Gambel’s Quail – seen at the bird-blind, Franklin Mountains State Park
Today we said goodbye to Jake at El Paso airport and said hello to Bob & Sue – a very smooth change-over. This pretty much marked the end of our Texas odyssey – the first leg of our Great American Birding RoAd Trip. We’d started the day with an early morning trip back to Davis Mountains State Park in an attempt to find Montezuma Quail. We heard several calling along Skyline Road but, predictably, failed to see any. After dropping Jake off we did spend the afternoon easing Bob & Sue back into American birding, by visiting Franklin Mountains State Park. This proved reasonably productive, with twenty or so commoner species and two much needed additions to the Texas list – Gambel’s Quail and Steller’s Jay (interior west race).
Steller’s Jay (interior west race) – West Cottonwood Springs Canyon. A much welcomed addition to my Texas list
So turning to the numbers – in the 16 days we’ve actually birded in Texas, our State list finished on a provisional 310 species – with a couple still to check, we’ve travelled over 2,650 miles (Texas is a pretty big state!) and my all-time American List has risen to 403.
Much of the credit for such a good list goes to Jake who did a great deal of research before we set off and whose keen powers of observation and persistence produced many of the best birds. Jake, we’ll surely miss you on our continuing journey. It was a pleasure sharing so many good birding moments with you. Travel safe.

[ENTRIES SUPPLIED]
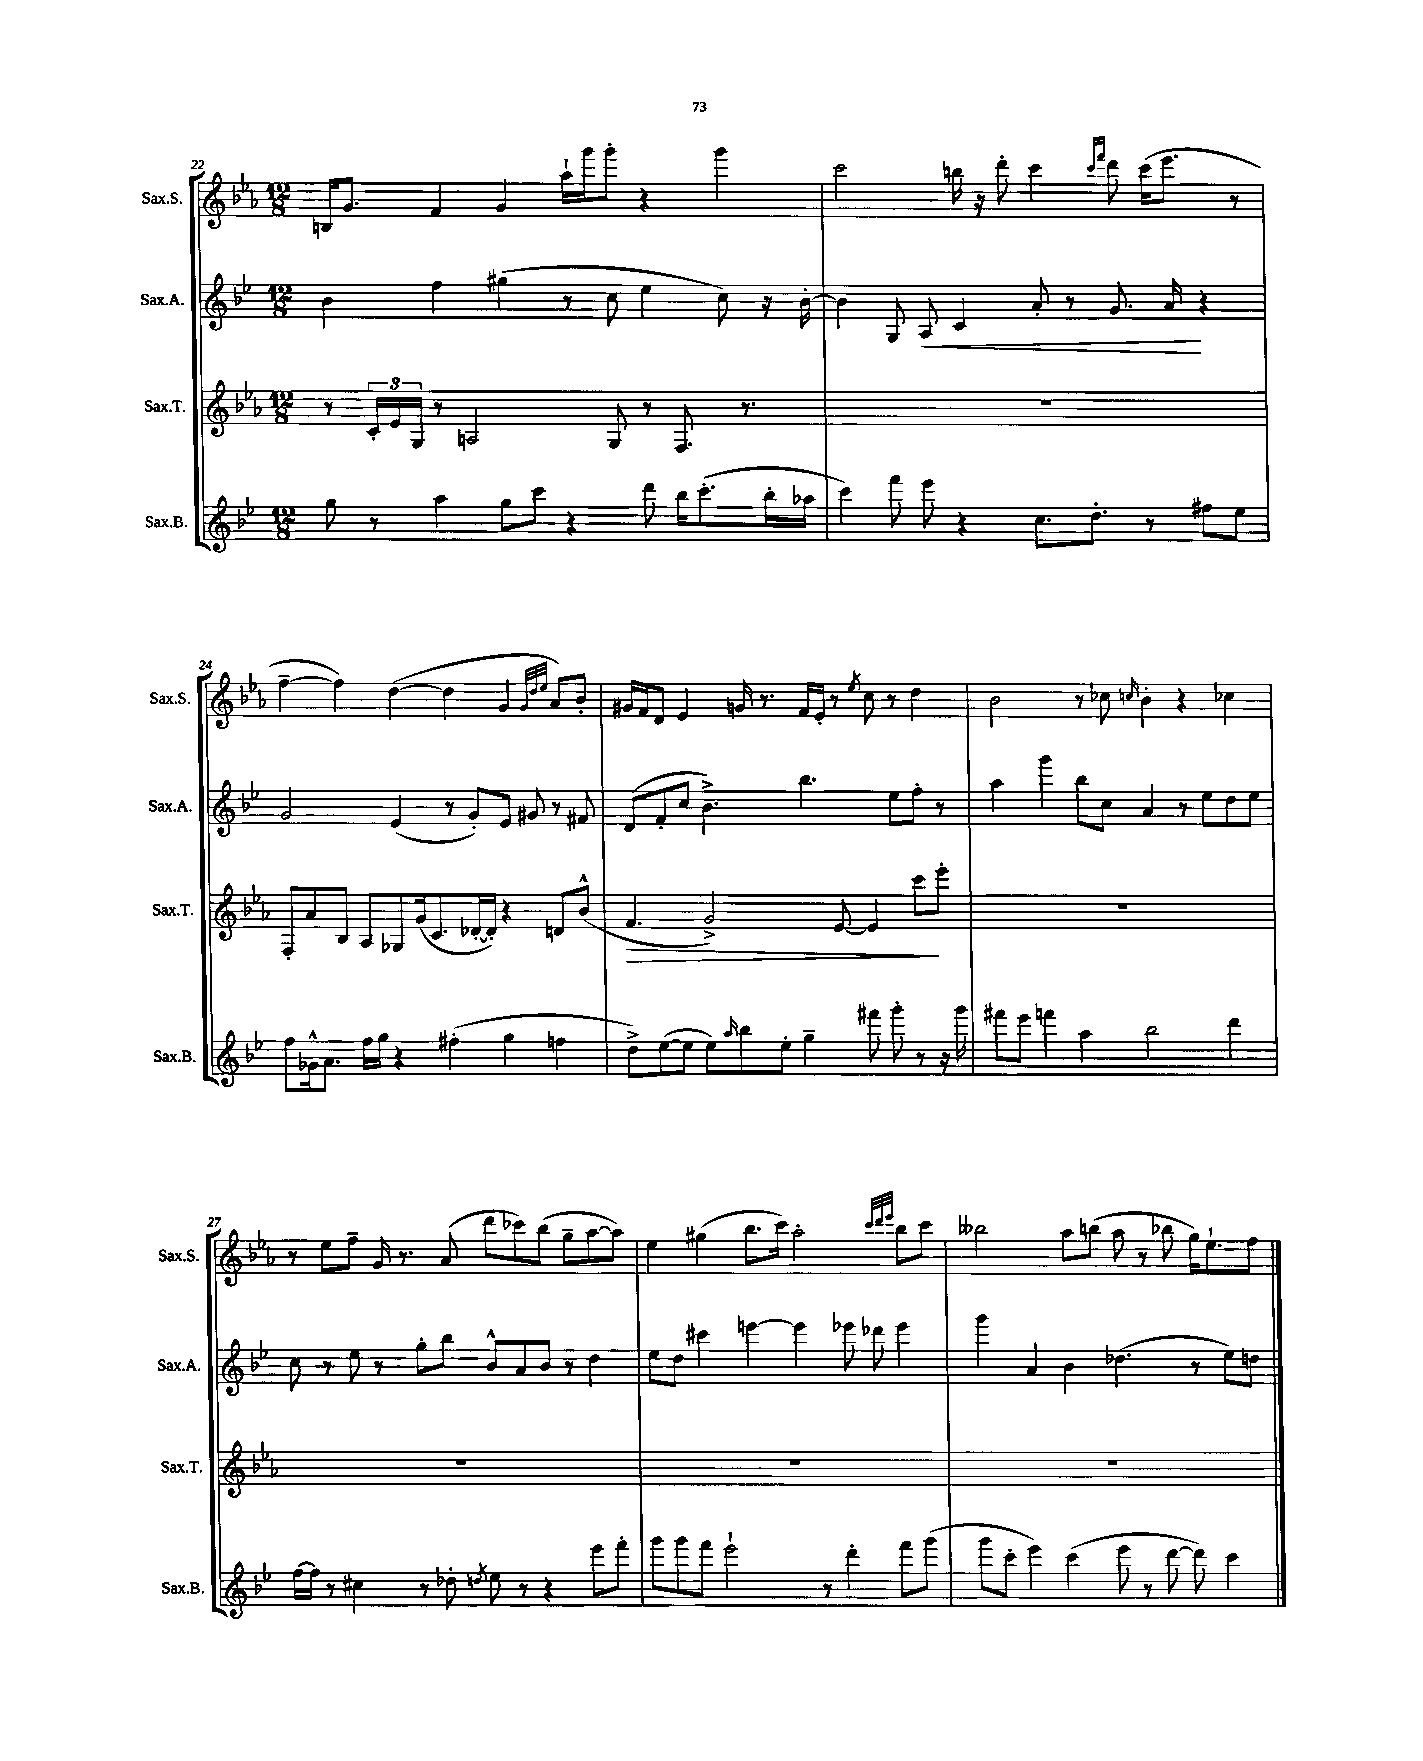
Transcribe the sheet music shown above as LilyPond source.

<<
\new StaffGroup <<
\new Staff = "s0" \with { instrumentName = "Sax.S." shortInstrumentName = "Sax.S." } {
    \clef treble \key ees \major \numericTimeSignature \time 12/8
    b16 g'8. f'4 g'4 aes''16-! g'''16 g'''8-. r4 g'''4 |
    c'''2 b''16 r16 d'''8-. c'''4 \grace { c'''16 f'''16 } d'''8 c'''16( ees'''8. r8 |
    f''4~-- f''4) d''4~( d''4 g'4 \grace { g'32 d''32 ees''32 } aes'8) bes'8-. |
    gis'16 f'16 d'8 ees'4 g'16 r8. f'16 ees'16-. r8 \acciaccatura { ees''8 } c''8 r8 d''4 |
    bes'2 r8 ces''8 \grace { c''16 } bes'4-. r4 ces''4 |
    r8 ees''8 f''8-- g'16 r8. aes'8( d'''8 ces'''8) bes''8( g''8-- aes''8~ aes''8) |
    ees''4 gis''4( bes''8. c'''16) aes''2-. \grace { c'''32 d'''32 ees'''32 } bes''8 c'''8 |
    beses''2 aes''8 b''8( aes''8 r8 bes''8 g''16) ees''8.-! f''8 \bar "|." |
}
\new Staff = "s1" \with { instrumentName = "Sax.A." shortInstrumentName = "Sax.A." } {
    \clef treble \key bes \major \numericTimeSignature \time 12/8
    bes'4 f''4 gis''4( r8 c''8 ees''4 c''8) r16 bes'16~-. |
    bes'4 g8 a8\< c'4 a'8-. r8 g'8. a'16\! r4 |
    g'2 ees'4( r8 g'8-.) ees'8 gis'8 r8 fis'8 |
    d'8( f'8-. c''8 bes'4.->) bes''4. ees''8 f''8-. r8 |
    a''4 g'''4 bes''8 c''8 a'4 r8 ees''8 d''8 ees''8 |
    c''8 r8 ees''8 r8 g''8-. bes''8 bes'8-^ a'8 bes'8 r8 d''4 |
    ees''8 d''8 cis'''4 e'''4~ e'''4 ees'''8 des'''8 ees'''4 |
    g'''4 a'4 bes'4 des''4.( r8 ees''8) d''8 \bar "|." |
}
\new Staff = "s2" \with { instrumentName = "Sax.T." shortInstrumentName = "Sax.T." } {
    \clef treble \key ees \major \numericTimeSignature \time 12/8
    r8 \tuplet 3/2 { c'16-. ees'16 g16 } r8 a2 g8 r8 f8. r8. |
    R1. |
    f8-. aes'8 bes8 aes8 ges8 g'16( c'8. des'16~-. des'16-.) r4 d'8 bes'8-^( |
    f'4.\> g'2->) ees'8~ ees'4 c'''8\! ees'''8-. |
    R1. |
    R1. |
    R1. |
    R1. \bar "|." |
}
\new Staff = "s3" \with { instrumentName = "Sax.B." shortInstrumentName = "Sax.B." } {
    \clef treble \key bes \major \numericTimeSignature \time 12/8
    g''8 r8 a''4 g''8 c'''8 r4 d'''8 bes''16 c'''8.-.( bes''16-. aes''16 |
    c'''4) f'''8 ees'''8 r4 c''8. d''8.-. r8 fis''8 ees''8 |
    f''8 ges'16-^ a'8. f''16 g''16 r4 fis''4-.( g''4 f''4 |
    d''8->) ees''8~( ees''8 ees''8) \grace { a''16 } bes''8 ees''8-. g''4-- fis'''8 g'''8-. r8 r16 g'''16 |
    fis'''8 ees'''8 f'''4 a''4 bes''2 d'''4 |
    f''16~ f''16 r8 cis''4 r8 des''8-. \acciaccatura { d''8 } ees''8 r8 r4 ees'''8 f'''8-. |
    g'''8 g'''8 f'''8 ees'''2-! r8 d'''4-. f'''8 g'''8( |
    g'''8 c'''8-. ees'''4) c'''4( ees'''8 r8 d'''8~ d'''8) c'''4 \bar "|." |
}
>>
>>
\layout { \context { \Score currentBarNumber = #22 } }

[PROBLEMS TO WORK ON]
(1) Translate this sentence from the birding trip account into Spanish: "We heard several calling along Skyline Road but, predictably, failed to see any."
(2) Please reproduce the portion of the birding trip account between "Steller’s Jay (interior west race) –" and "risen to 403.", inclusive, replacing "provisional" with "tentative".
(3) Summarize the birding trip account in two sentences.

[RESPONSES TO THE EXERCISE]
(1) Oímos a varias cantando a lo largo de Skyline Road pero, como era de esperar, no logramos ver ninguna.

(2)
Steller’s Jay (interior west race) – West Cottonwood Springs Canyon. A much welcomed addition to my Texas list
So turning to the numbers – in the 16 days we’ve actually birded in Texas, our State list finished on a tentative 310 species – with a couple still to check, we’ve travelled over 2,650 miles (Texas is a pretty big state!) and my all-time American List has risen to 403.

(3) After an early morning search for Montezuma Quail at Davis Mountains State Park produced only calls, Jake was dropped off at El Paso airport, Bob & Sue arrived, and a visit to Franklin Mountains State Park added Gambel's Quail and Steller's Jay to the Texas list. In 16 days of birding in Texas, the state list finished on a provisional 310 species, with much of the credit going to Jake's research, observation, and persistence.